▸ **SELECTION**:

I’m Richard Heffner, your host on The Open Mind. Let me read you the opening paragraph of The New York Times article of not so long ago. Its title, “Is TV Unpatriotic or Simply Unmindful?” “this is the charge that the television networks are left, liberal, unpatriotic or a sebaceous mixture of all three. CBS is the usual target, although ample censure is left over for NBC and ABC. Didn’t’ Ted Turner say that, ‘The greatest enemies America has ever had, posing a great threat to our way of life than Nazi German or Tojo’s Japan are the three television networks.’? Didn’t senator Jesse Helms speak about network people who, if they do not hate America first, certainly have a smug contempt for American ideals and principles? Censure grows, fervor rises, while the networks for the most part stand on their injured dignity. In fact, the argument is too serious o be left t partisans of either side.”

Well, I’m not a partisan of either side, and I really don’t think that my guest is, though some people may differ on both counts. John Corry has covered police, politics, and theater at The New York Times for about 20 years, has been a reporter, editor, and a columnist,, is not a television critic. And since it was Mr. Corry who asked the question, “Is TV unpatriotic or simply unmindful?” I’ll ask him to answer it for us, too. Mr. Corry?

▸ **COLLECTED DATA**:
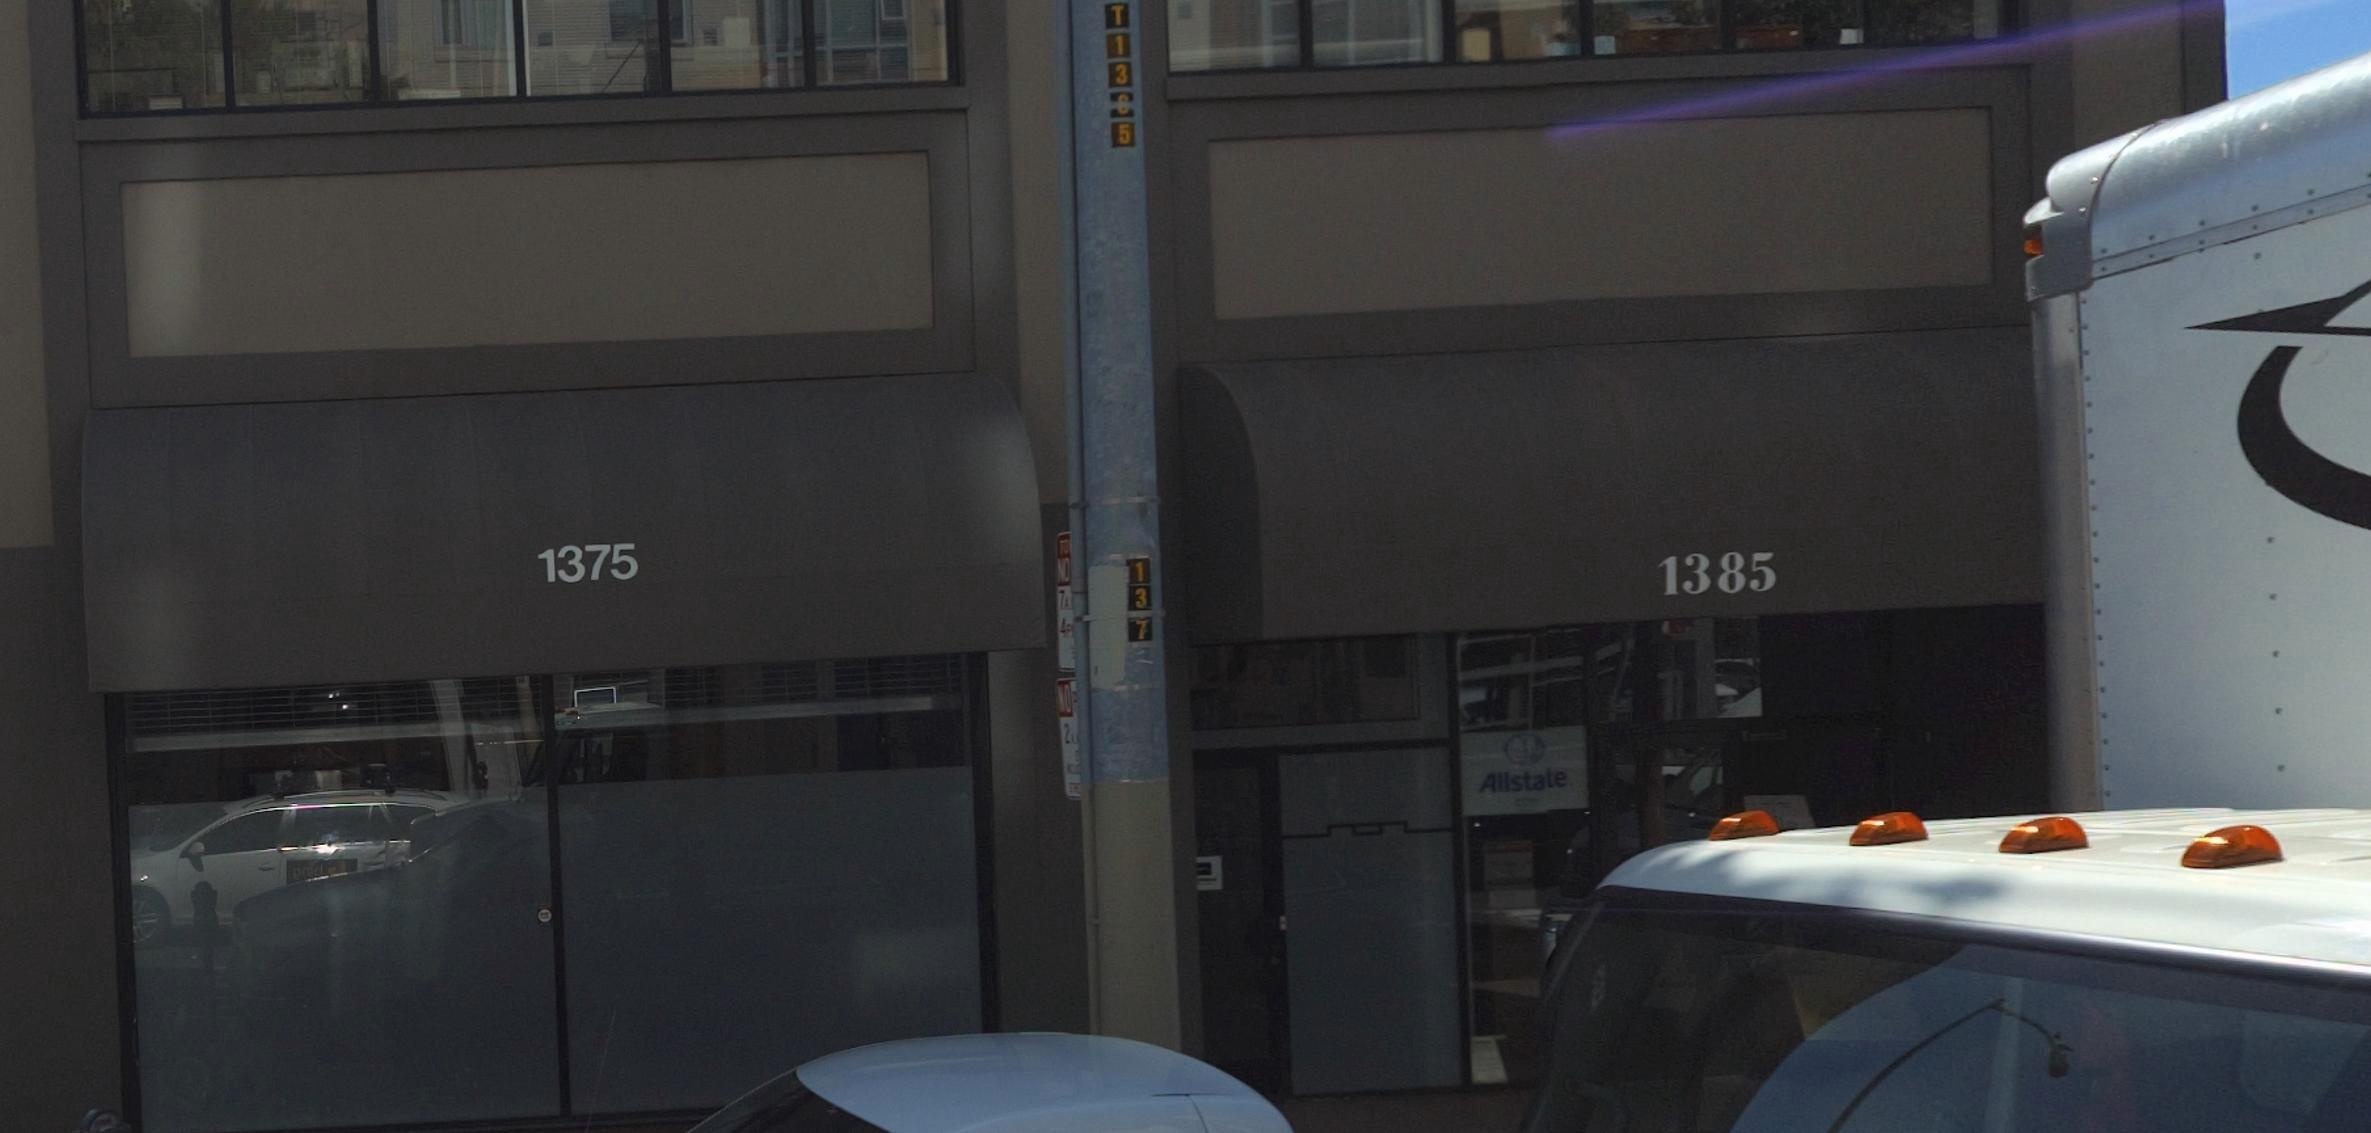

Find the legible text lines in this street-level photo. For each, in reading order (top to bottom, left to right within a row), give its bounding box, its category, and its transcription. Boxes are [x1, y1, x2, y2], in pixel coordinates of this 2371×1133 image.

▸ **EXERCISE REQUIREMENTS**: Continue the interview transcript about whether TV is unpatriotic, starting right after its final line.

▸ **EXERCISE OUTPUT**:
Corry: Dick, no, it’s not unpatriotic. I think it’s, I become concerned with television with it’s apatriotic. And I think that’s what the story or that review was, that was what it was about. I was struck by this with the television coverage of Vietnam, and tenth anniversary of the fall of Saigon. And it was all over the networks. It was on the seven o/clock news, it was done in specials, it was on the morning news shows. And I had no sense, watching the coverage, that Vietnam was celebrating an American defeat. I had no sense that Vietnam was a totalitarian country. Now, I’m not suggesting for one moment that the networks are unpatriotic. I’m not suggesting, as some conservatives have, like Helms or sometimes Ted Turner I suppose, that there’s some hidden agenda, that the left is pulling all the strings in television. That’s nonsense. But it seems to me that there’s kind of mindlessness about television, that it’s there, the technology is there. We come in and we look at Vietnam and what we see are mud splattered oxen and happy peasants. I mean, I have no sense that, or had no sense that this country was militaristic.

Heffner: Well, you say that, meaning that Vietnam was militaristic.

Corry: And a totalitarian society.

Heffner: But you talk about mindlessness and television being apolitical. Do you want it to wave Fourth of July flags every night?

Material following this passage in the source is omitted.